Avant même de commencer à magasiner, on doit consulter sa municipalité. Plusieurs villes, dont Montréal, réglementent ce type de modification au bâtiment. On est souvent contraint de remplacer la fenêtre ou porte existante de la façade par un modèle similaire, ayant le même look. De plus, on doit prendre son temps pour étudier les caractéristiques des différents modèles.
La première chose à vérifier lorsqu’une porte ou une fenêtre nous intéresse, c’est la qualité de l’assemblage. La réputation de la compagnie peut aussi être un indice, mais on peut faire une inspection visuelle des démonstrateurs de la compagnie.

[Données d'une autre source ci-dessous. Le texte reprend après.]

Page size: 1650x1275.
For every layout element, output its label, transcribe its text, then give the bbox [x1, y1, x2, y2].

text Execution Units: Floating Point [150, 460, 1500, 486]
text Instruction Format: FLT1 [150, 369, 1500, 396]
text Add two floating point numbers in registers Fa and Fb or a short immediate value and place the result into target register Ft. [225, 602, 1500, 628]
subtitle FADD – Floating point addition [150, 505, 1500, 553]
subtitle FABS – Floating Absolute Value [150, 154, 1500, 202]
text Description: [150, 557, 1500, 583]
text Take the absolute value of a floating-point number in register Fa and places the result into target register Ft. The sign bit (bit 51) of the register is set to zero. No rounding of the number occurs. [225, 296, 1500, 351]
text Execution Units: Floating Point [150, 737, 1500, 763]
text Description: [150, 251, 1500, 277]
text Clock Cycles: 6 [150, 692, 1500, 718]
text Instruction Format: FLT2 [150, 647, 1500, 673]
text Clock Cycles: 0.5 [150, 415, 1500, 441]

Sur les fenêtres, les joints sont très révélateurs: avec l’équipement et la technologie disponibles actuellement, les joints doivent êtres parfaits (il ne doit pas y avoir d’interstices entre ceux-ci). C’est un indice d’une bonne ligne de montage et d’ouvriers qui travaillent minutieusement.

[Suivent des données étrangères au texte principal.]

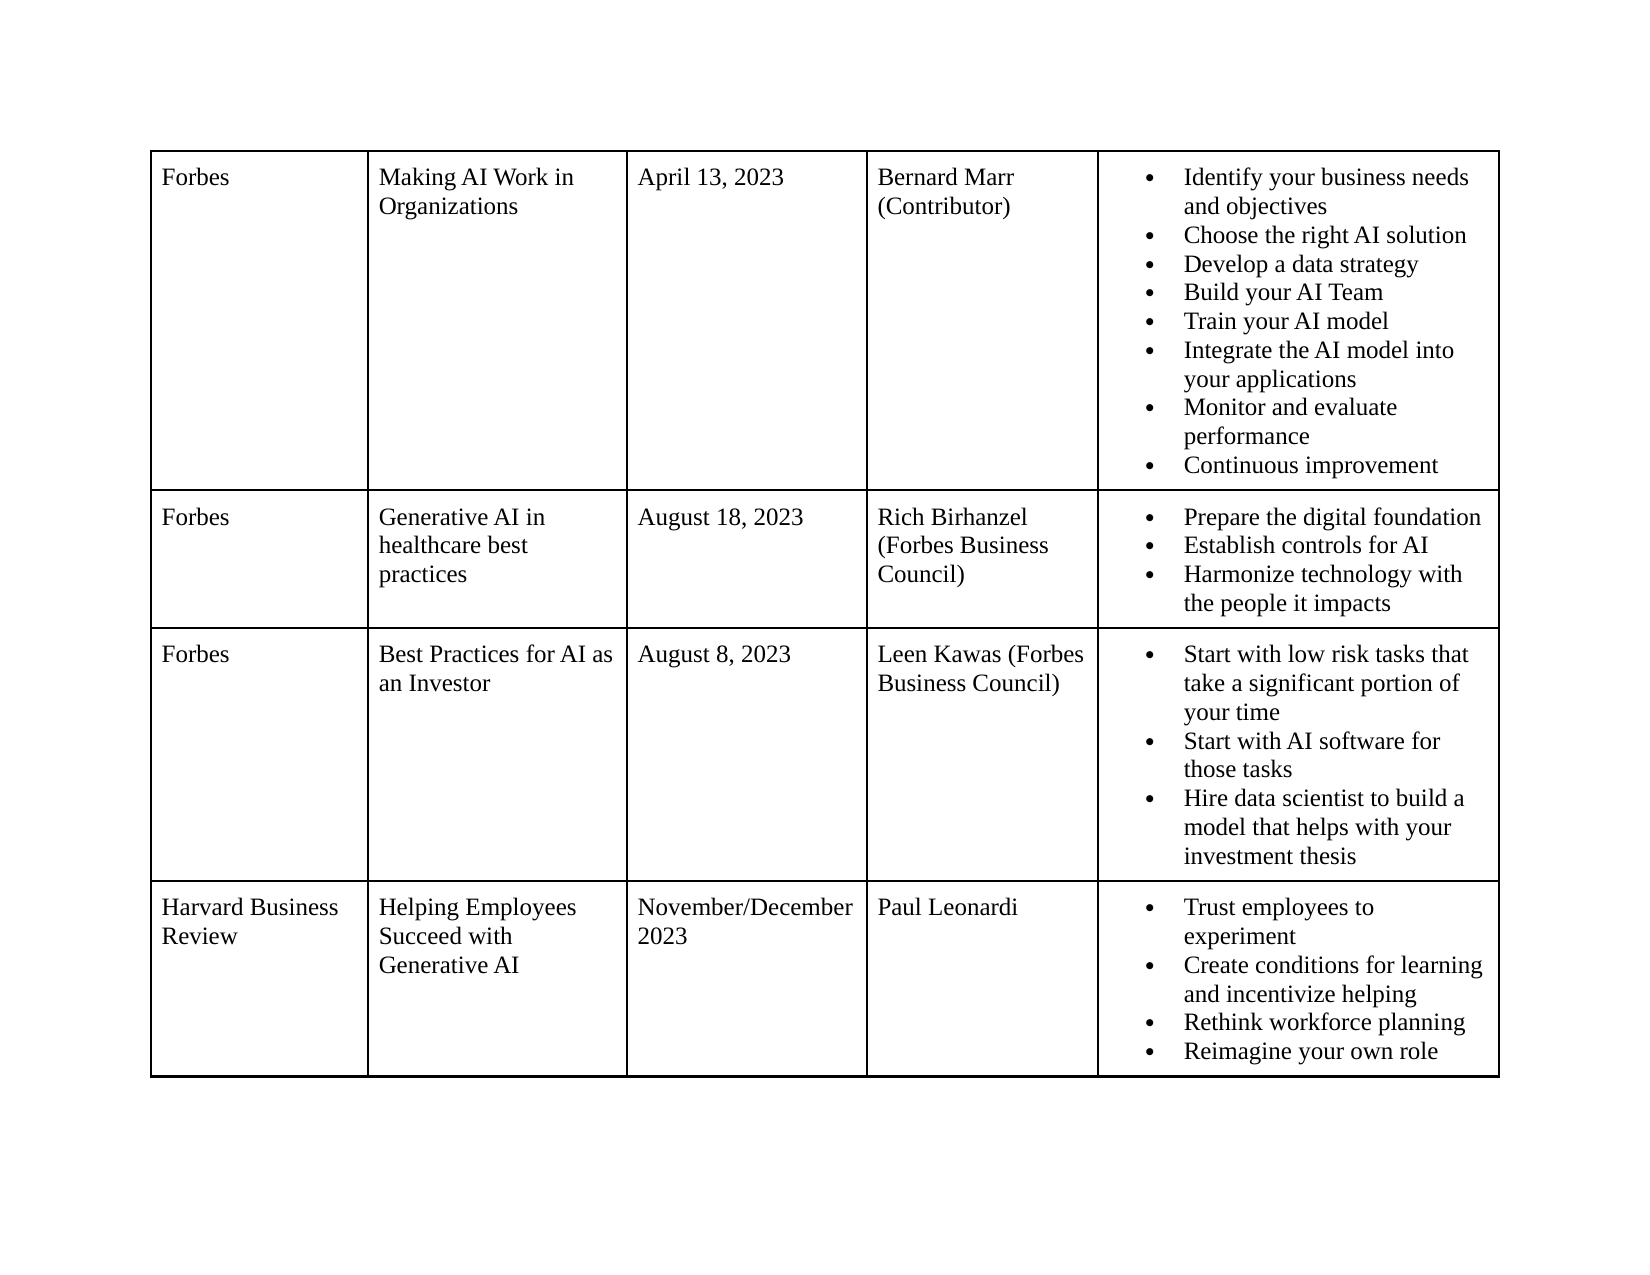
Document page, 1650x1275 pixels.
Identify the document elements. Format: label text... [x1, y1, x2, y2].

Pour les portes, on doit aussi vérifier la qualité de l’assemblage, mais également celle des coupe-froid (ou coupe-bise). Lorsqu’on ferme la porte, on doit sentir qu’elle se colle au cadre et qu’elle ne laisse rien passer. Habituellement, avec des coupe-froid aimantés, on ne se trompe pas. Certaines portes sont aussi munies de coupe-froid sur le cadre intérieur de la porte. En fait, plus il y en a, mieux c’est.
Comprendre le vitrage
Il existe plusieurs modèles de vitrage. Les verres ayant un facteur isolant se situant entre R3 et R4 sont de très bons choix. À titre comparatif, le facteur isolant d’un verre double standard est de R1,5 ou R2; celui d’un verre simple est de R1. À noter que les verres thermos doivent être équipés d’un intercalaire qui crée un espace entre les deux plaques de verre du vitrage et permet de conserver le pourtour des vitres plus chaud. Les intercalaires isolants sont préférables à ceux en métal, lesquels contribuent à la perte de chaleur.

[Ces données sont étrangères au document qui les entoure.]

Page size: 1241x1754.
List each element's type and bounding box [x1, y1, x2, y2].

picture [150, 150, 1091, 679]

Il existe trois types de verre:
Le Low E
La surface extérieure de la vitre intérieure de ces vitrages Low E (faible émission) est recouverte d’une mince pellicule invisible qui bloque une partie de la chaleur du soleil en été, et conserve à l’intérieur de la maison une partie de la chaleur qui s’échapperait naturellement par conduction en hiver. Cette pellicule permet de diminuer les effets indésirables des rayons ultraviolets sur les couleurs des meubles et des murs.
Le gaz
Argon ou krypton. L’espace entre les deux verres d’une fenêtre est rempli de gaz. Ceux-ci sont moins conducteurs, plus lourds et isolants que l’air, ce qui réduit les pertes thermiques. La majorité des vitrages avec gaz combinent l’utilisation de la pellicule Low E.
Le caloriverre
Plus cher que les autres, ce nouveau vitrage est constitué d’un film de polyester transparent. Il es enduit d’un revêtement Low E et tendu entre deux plaques de verre de façon à obtenir les avantages du vitrage triple sans l’inconvénient du poids excessif. Le film tendu permet d’obtenir deux chambres remplies de gaz.